Я не стану ничего утверждать, пока моя дорогая дамфо не скажет мне, что встреча с лордом Батерстом невозможна.
– Я все разузнаю, миссис Дороти.
– Спасибо. Ты был радостью своего отца, ты и твои братья и сестры. Надеюсь, это вас немного утешит.
Он провожает меня в большое помещение с клерками и столами.

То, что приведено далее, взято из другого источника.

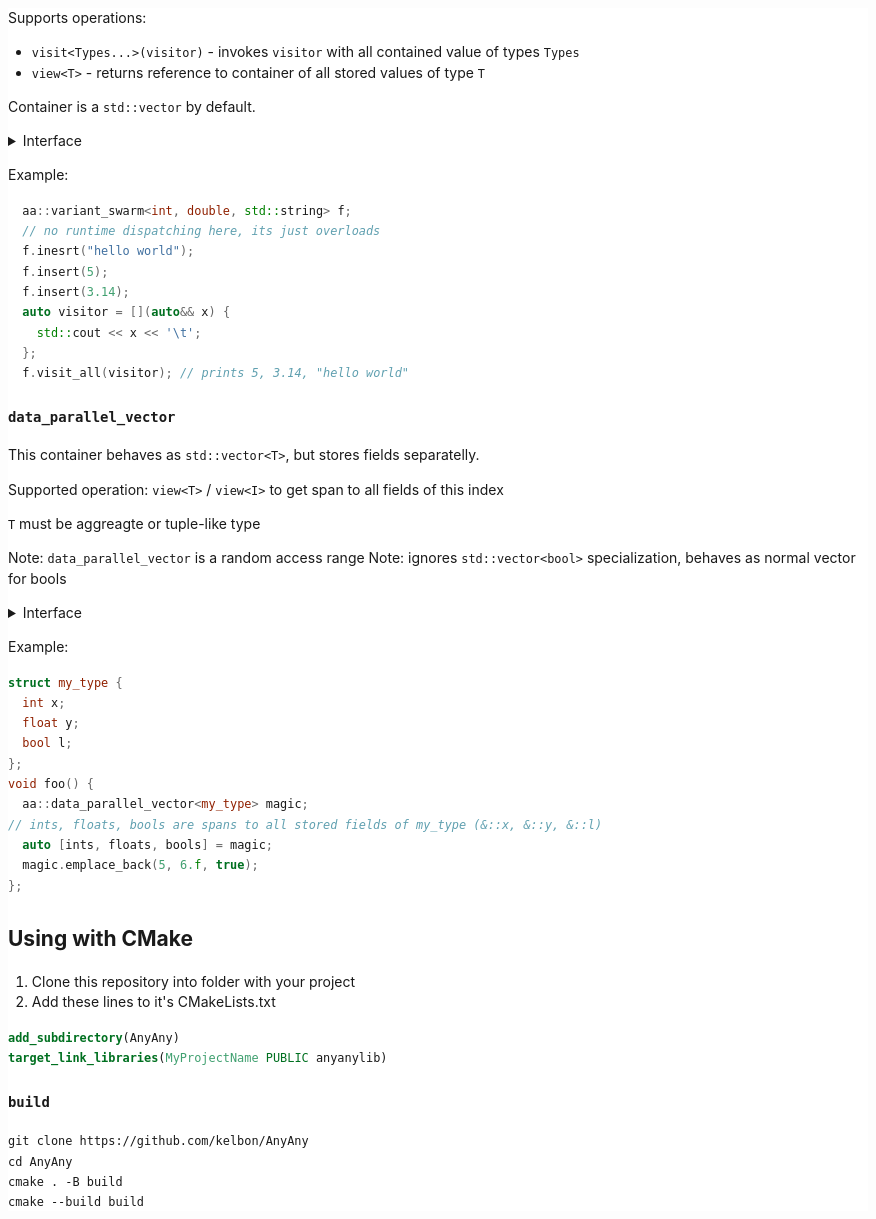   Supports operations:
  * `visit<Types...>(visitor)` - invokes `visitor` with all contained value of types `Types`
  * `view<T>` - returns reference to container of all stored values of type `T`
  
  Container is a `std::vector` by default.
  
  <details><summary>Interface</summary></details>

Example:
```C++
  aa::variant_swarm<int, double, std::string> f;
  // no runtime dispatching here, its just overloads
  f.inesrt("hello world");
  f.insert(5);
  f.insert(3.14);
  auto visitor = [](auto&& x) {
    std::cout << x << '\t';
  };
  f.visit_all(visitor); // prints 5, 3.14, "hello world"
```
 ### `data_parallel_vector`
 
This container behaves as `std::vector<T>`, but stores fields separatelly.

Supported operation: `view<T>` / `view<I>` to get span to all fields of this index

`T` must be aggreagte or tuple-like type

Note: `data_parallel_vector` is a random access range
Note: ignores `std::vector<bool>` specialization, behaves as normal vector for bools

<details><summary>Interface</summary></details>

Example:

```C++
struct my_type {
  int x;
  float y;
  bool l;
};
void foo() {
  aa::data_parallel_vector<my_type> magic;
// ints, floats, bools are spans to all stored fields of my_type (&::x, &::y, &::l)
  auto [ints, floats, bools] = magic;
  magic.emplace_back(5, 6.f, true);
};
``` 
 
## Using with CMake
1. Clone this repository into folder with your project
2. Add these lines to it's CMakeLists.txt
  
```CMake
add_subdirectory(AnyAny)
target_link_libraries(MyProjectName PUBLIC anyanylib)
```
### `build`
  
```shell
git clone https://github.com/kelbon/AnyAny
cd AnyAny
cmake . -B build
cmake --build build
```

– Да, это так… Как не устает напоминать Элизабет, прошлое нельзя стереть. Целый горшок добра не смоет вчерашние пятна. Похоже на то, что сказали бы вы, миссис Дороти.
– И это правда, верно? Умная девочка. Она помогает твоей матери, должно быть, ей и присесть некогда?
– Вы же знаете, что она на все время находит. Я не смогу ее остановить, даже если попытаюсь. – Он целует меня в щеку. – Элизабет не хотела бы, чтобы вам помешали. Я дам ей знать, что вы в городе и желаете нанести визит.